- _TASK TO COMPLETE_:
In the records that follow, find the line with "# Define Attribute Selector ?"; from there, retype every line exactly through the line with "throughout the CSS.", which also belongs to the answer.

- _SUPPLIED RECORDS_:
============

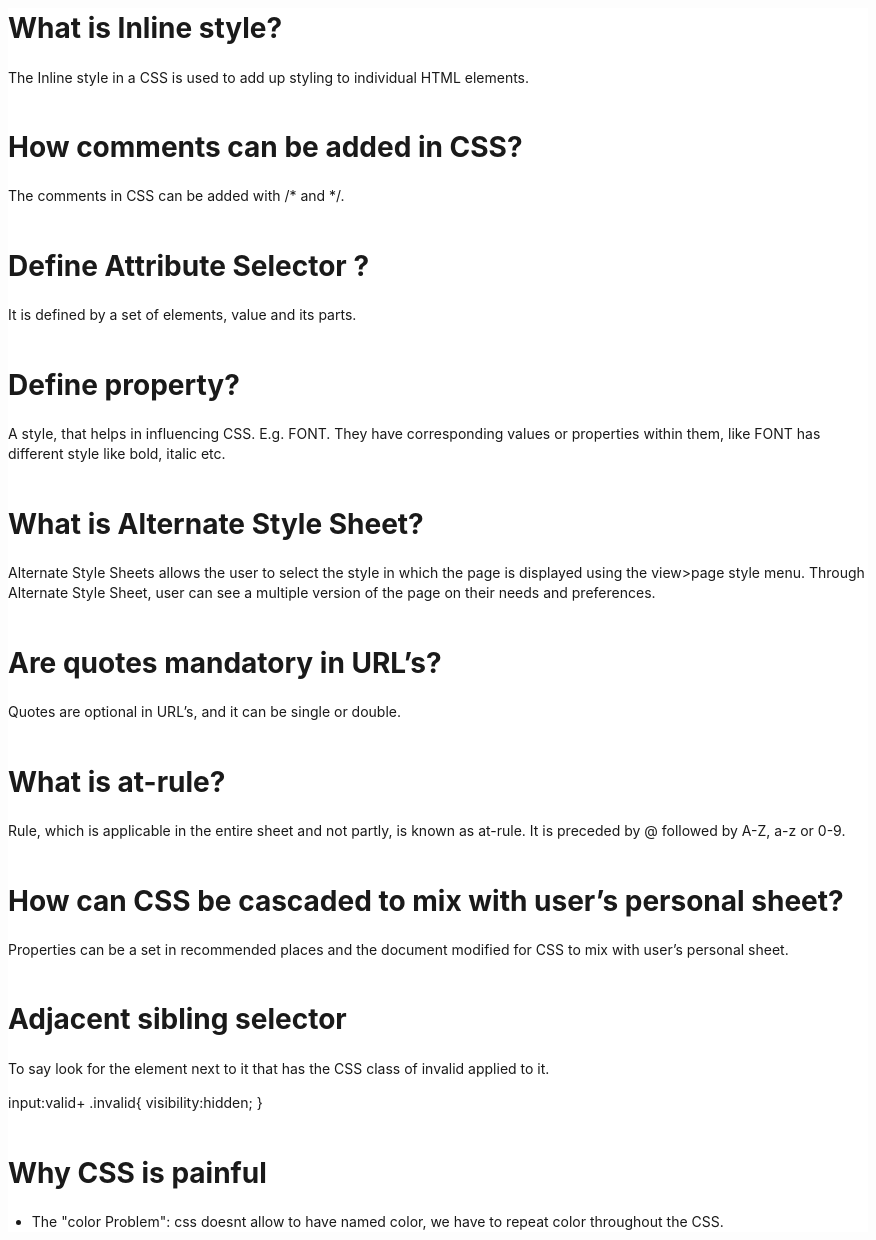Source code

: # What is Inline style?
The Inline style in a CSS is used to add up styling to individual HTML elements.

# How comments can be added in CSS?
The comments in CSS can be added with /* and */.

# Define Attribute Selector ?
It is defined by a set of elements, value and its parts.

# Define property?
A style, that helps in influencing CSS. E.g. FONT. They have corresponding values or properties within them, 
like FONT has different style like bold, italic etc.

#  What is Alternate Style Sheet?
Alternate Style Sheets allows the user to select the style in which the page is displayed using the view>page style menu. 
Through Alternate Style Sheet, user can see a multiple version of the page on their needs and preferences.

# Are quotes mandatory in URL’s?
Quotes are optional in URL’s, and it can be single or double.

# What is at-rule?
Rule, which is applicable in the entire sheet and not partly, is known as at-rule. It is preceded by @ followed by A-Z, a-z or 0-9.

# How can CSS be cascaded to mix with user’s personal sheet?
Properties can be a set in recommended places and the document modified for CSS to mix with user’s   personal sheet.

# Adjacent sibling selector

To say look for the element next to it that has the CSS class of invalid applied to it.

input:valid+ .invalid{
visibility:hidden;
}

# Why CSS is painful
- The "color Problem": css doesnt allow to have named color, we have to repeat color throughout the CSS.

============

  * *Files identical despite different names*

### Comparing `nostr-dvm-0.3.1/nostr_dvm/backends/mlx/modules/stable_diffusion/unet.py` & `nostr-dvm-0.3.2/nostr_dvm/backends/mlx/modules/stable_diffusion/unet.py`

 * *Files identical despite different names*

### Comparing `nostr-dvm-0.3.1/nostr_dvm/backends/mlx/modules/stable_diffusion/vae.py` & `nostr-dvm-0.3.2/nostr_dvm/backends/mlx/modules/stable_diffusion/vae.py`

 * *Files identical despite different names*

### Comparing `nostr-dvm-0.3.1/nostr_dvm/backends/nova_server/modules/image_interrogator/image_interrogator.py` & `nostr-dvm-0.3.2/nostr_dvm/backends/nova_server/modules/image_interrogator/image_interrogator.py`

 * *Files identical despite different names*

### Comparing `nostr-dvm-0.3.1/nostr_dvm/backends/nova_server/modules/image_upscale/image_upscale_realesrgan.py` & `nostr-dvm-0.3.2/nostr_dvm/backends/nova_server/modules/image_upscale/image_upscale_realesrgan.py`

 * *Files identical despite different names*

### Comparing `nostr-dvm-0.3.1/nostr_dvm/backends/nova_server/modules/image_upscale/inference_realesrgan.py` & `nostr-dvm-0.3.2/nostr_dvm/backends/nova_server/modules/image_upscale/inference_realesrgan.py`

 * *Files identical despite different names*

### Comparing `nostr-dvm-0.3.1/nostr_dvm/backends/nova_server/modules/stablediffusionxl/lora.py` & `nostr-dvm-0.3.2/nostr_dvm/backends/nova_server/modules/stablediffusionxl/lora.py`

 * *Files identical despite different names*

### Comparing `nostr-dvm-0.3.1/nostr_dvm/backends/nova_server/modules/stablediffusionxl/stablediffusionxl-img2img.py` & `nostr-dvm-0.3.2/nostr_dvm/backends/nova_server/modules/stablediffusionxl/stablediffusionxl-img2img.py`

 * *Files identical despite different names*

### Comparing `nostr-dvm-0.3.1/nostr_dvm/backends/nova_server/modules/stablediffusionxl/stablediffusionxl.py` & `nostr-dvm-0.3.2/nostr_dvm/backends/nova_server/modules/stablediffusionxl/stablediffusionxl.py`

============

- _REPLY_:
# Define Attribute Selector ?
It is defined by a set of elements, value and its parts.

# Define property?
A style, that helps in influencing CSS. E.g. FONT. They have corresponding values or properties within them, 
like FONT has different style like bold, italic etc.

#  What is Alternate Style Sheet?
Alternate Style Sheets allows the user to select the style in which the page is displayed using the view>page style menu. 
Through Alternate Style Sheet, user can see a multiple version of the page on their needs and preferences.

# Are quotes mandatory in URL’s?
Quotes are optional in URL’s, and it can be single or double.

# What is at-rule?
Rule, which is applicable in the entire sheet and not partly, is known as at-rule. It is preceded by @ followed by A-Z, a-z or 0-9.

# How can CSS be cascaded to mix with user’s personal sheet?
Properties can be a set in recommended places and the document modified for CSS to mix with user’s   personal sheet.

# Adjacent sibling selector

To say look for the element next to it that has the CSS class of invalid applied to it.

input:valid+ .invalid{
visibility:hidden;
}

# Why CSS is painful
- The "color Problem": css doesnt allow to have named color, we have to repeat color throughout the CSS.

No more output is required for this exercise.